@thomas alpenkönig: wo lief denn er lsap schelpper im gebiet lang. korblift und dsb erkennt man ja noch anhand des alten Liftplanes, aber den schlepper find ich nicht. Könnte einer von euch den nochmal einzeichnen? Danke.
@starli: viel spaß schon mal auf deiner Tour, irgendwie beneide ich dich ja auch. Und untersteh dich mein Gebiet zu wildern!
P.S. schonmal dran gedacht übern Brenner zu fahren und dann quer durch Gelände, sprich Gardasee, Idro, Isea, ComerSee? Geile Landscahft, geile alte z.T. SChotterpässe und die kultigsten den Lifte der Alpen.
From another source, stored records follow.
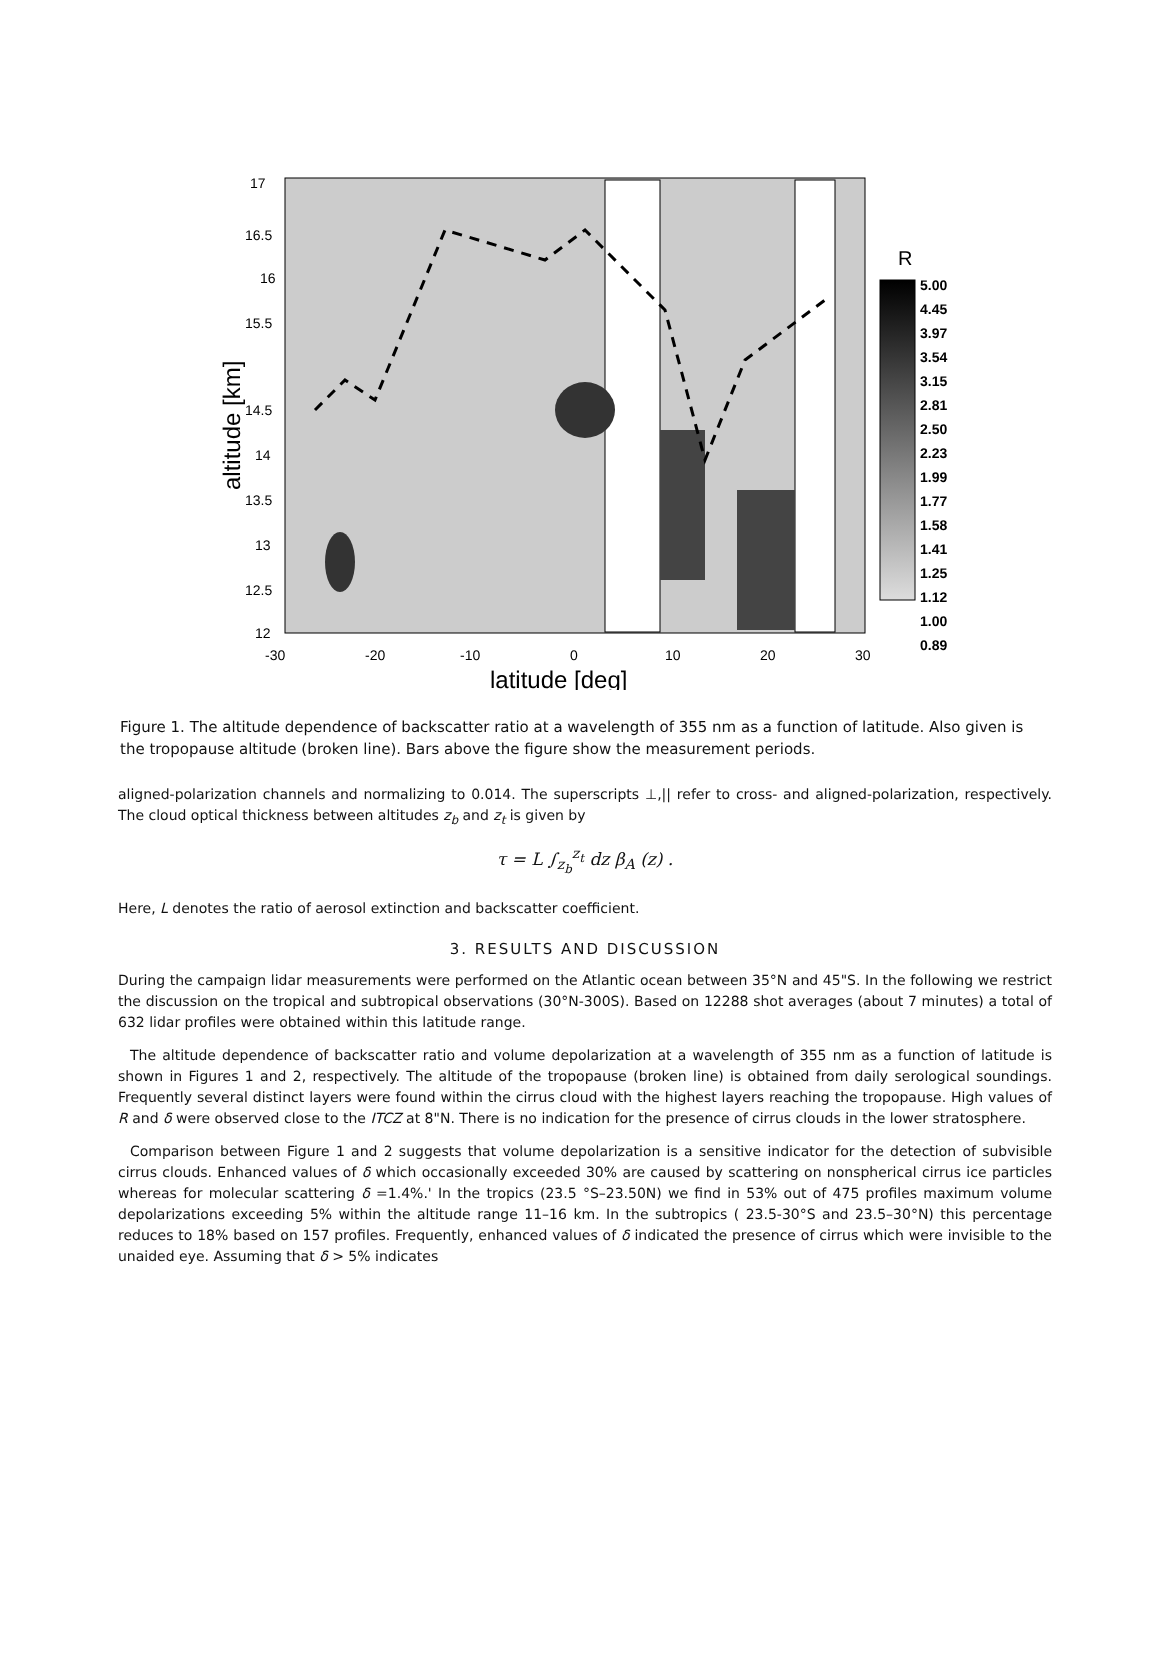17
16.5
16
15.5
14.5
14
13.5
13
12.5
12
-30
-20
-10
0
10
20
30
latitude [deg]
altitude [km]
R
5.00
4.45
3.97
3.54
3.15
2.81
2.50
2.23
1.99
1.77
1.58
1.41
1.25
1.12
1.00
0.89
Figure 1. The altitude dependence of backscatter ratio at a wavelength of 355 nm as a function of latitude. Also given is the tropopause altitude (broken line). Bars above the figure show the measurement periods.
aligned-polarization channels and normalizing to 0.014. The superscripts ⊥,|| refer to cross- and aligned-polarization, respectively. The cloud optical thickness between altitudes z<sub>b</sub> and z<sub>t</sub> is given by
τ = L ∫<sub>z<sub>b</sub></sub><sup>z<sub>t</sub></sup> dz β<sub>A</sub> (z) .
Here, L denotes the ratio of aerosol extinction and backscatter coefficient.
3. RESULTS AND DISCUSSION
During the campaign lidar measurements were performed on the Atlantic ocean between 35°N and 45"S. In the following we restrict the discussion on the tropical and subtropical observations (30°N-300S). Based on 12288 shot averages (about 7 minutes) a total of 632 lidar profiles were obtained within this latitude range.
The altitude dependence of backscatter ratio and volume depolarization at a wavelength of 355 nm as a function of latitude is shown in Figures 1 and 2, respectively. The altitude of the tropopause (broken line) is obtained from daily serological soundings. Frequently several distinct layers were found within the cirrus cloud with the highest layers reaching the tropopause. High values of R and δ were observed close to the ITCZ at 8"N. There is no indication for the presence of cirrus clouds in the lower stratosphere.
Comparison between Figure 1 and 2 suggests that volume depolarization is a sensitive indicator for the detection of subvisible cirrus clouds. Enhanced values of δ which occasionally exceeded 30% are caused by scattering on nonspherical cirrus ice particles whereas for molecular scattering δ =1.4%.' In the tropics (23.5 °S–23.50N) we find in 53% out of 475 profiles maximum volume depolarizations exceeding 5% within the altitude range 11–16 km. In the subtropics ( 23.5-30°S and 23.5–30°N) this percentage reduces to 18% based on 157 profiles. Frequently, enhanced values of δ indicated the presence of cirrus which were invisible to the unaided eye. Assuming that δ > 5% indicates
Wird allerdings nicht gerade schneller gehen so....
starli hat geschrieben:Wie weid seit ihr denn gefahren, bzw. dann weiter? nach ost-norditalien oder west-norditalien?)
Der Endpunkt östlich war Asiago, westlich Como See und dazwischen eine Menge (Schi)gebiete
trincerone hat geschrieben:wo lief denn er lsap schelpper im gebiet lang. korblift und dsb erkennt man ja noch anhand des alten Liftplanes, aber den schlepper find ich nicht. Könnte einer von euch den nochmal einzeichnen? Danke.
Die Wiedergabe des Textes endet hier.